→ **Tasks**:
1) Summarize the sociology text below in two sentences.
2) Reproduce the sociology text below word for word, from "Sociology 319 –" to "with these approaches.".

Sociology 319 – Contemporary Social Theories
Interactionist and Ethnomethodological Approaches to Feminist Analysis
a. Introduction. One sociological approach that we have not examined this semester is ethnomethodology or phenomenonology. These are sociological approaches or methods that emphasize the ordinary practices and activities in which social actors engage. While these approaches were not originally developed by feminists, some feminist analysts have used and expanded these approaches, incorporating issues related to sex, gender, gender performance, and gender relations. In particular, the approach of Dorothy Smith has some common features with these approaches.
Ethnomethodology. An ethnomethodological approach examines and analyzes social interaction through enacted conduct, what people do in social action and interaction. It is similar to the perspective of symbolic interactionism, although it focusses more on the activities themselves and how they are conducted in particular contexts, rather than considering how social actors construct meaning and interpretation in interaction. Writers in the ethnomethodological perspective appear unconcerned with the philosophic underpinnings of social interaction or in developing an all-encompassing theoretical structure that can explain all aspects of social interaction and the institutions and structures that emerges from it. Rather, they analyze social interaction in particular situations and contexts, attempting to describe and understand the methods, procedures, and considerations that social actors use in carrying out social interaction. For the ethnomethodologist, social interactions should not be considered as rational or irrational, or subject to “error,” rather social interaction is a set of common sense procedures people use to deal with situations and contexts where there is some flexibility for social action and perhaps some uncertainty about the conduct and outcome of social action.

→ **Data excerpts**:
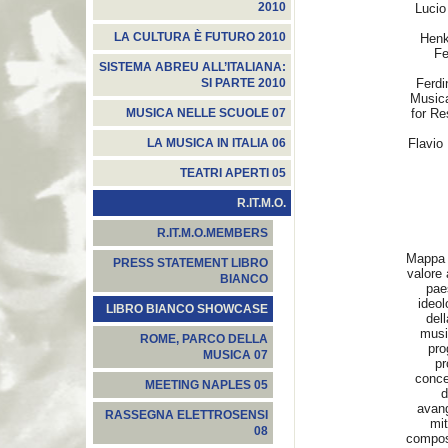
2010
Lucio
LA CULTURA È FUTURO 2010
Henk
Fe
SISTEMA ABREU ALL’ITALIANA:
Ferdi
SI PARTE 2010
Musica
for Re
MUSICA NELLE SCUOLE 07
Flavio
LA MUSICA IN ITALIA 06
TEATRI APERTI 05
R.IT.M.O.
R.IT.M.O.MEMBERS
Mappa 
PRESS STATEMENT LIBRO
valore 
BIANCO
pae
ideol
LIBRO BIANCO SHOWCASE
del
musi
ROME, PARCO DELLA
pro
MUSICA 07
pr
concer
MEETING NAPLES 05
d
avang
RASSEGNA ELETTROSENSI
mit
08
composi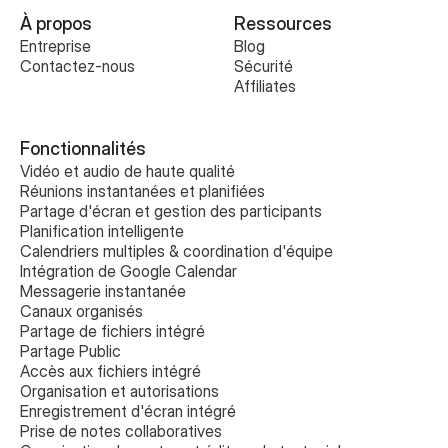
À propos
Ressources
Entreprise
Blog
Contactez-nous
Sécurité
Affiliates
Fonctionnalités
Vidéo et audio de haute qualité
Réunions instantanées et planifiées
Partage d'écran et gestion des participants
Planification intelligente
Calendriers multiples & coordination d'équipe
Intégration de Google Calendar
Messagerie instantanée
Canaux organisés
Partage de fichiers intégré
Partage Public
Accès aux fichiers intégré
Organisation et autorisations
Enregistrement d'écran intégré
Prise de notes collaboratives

→ **Exercise answers**:
1) Ethnomethodology is a sociological approach that emphasizes the ordinary practices and activities of social actors, and although feminists did not originally develop it, some feminist analysts have used and expanded it, and Dorothy Smith's approach shares some features with it. Rather than building an all-encompassing theory or judging interaction as rational or irrational, ethnomethodologists analyze social interaction in particular situations and contexts, describing the common sense methods and procedures people use to carry it out.

2)
Sociology 319 – Contemporary Social Theories
Interactionist and Ethnomethodological Approaches to Feminist Analysis
a. Introduction. One sociological approach that we have not examined this semester is ethnomethodology or phenomenonology. These are sociological approaches or methods that emphasize the ordinary practices and activities in which social actors engage. While these approaches were not originally developed by feminists, some feminist analysts have used and expanded these approaches, incorporating issues related to sex, gender, gender performance, and gender relations. In particular, the approach of Dorothy Smith has some common features with these approaches.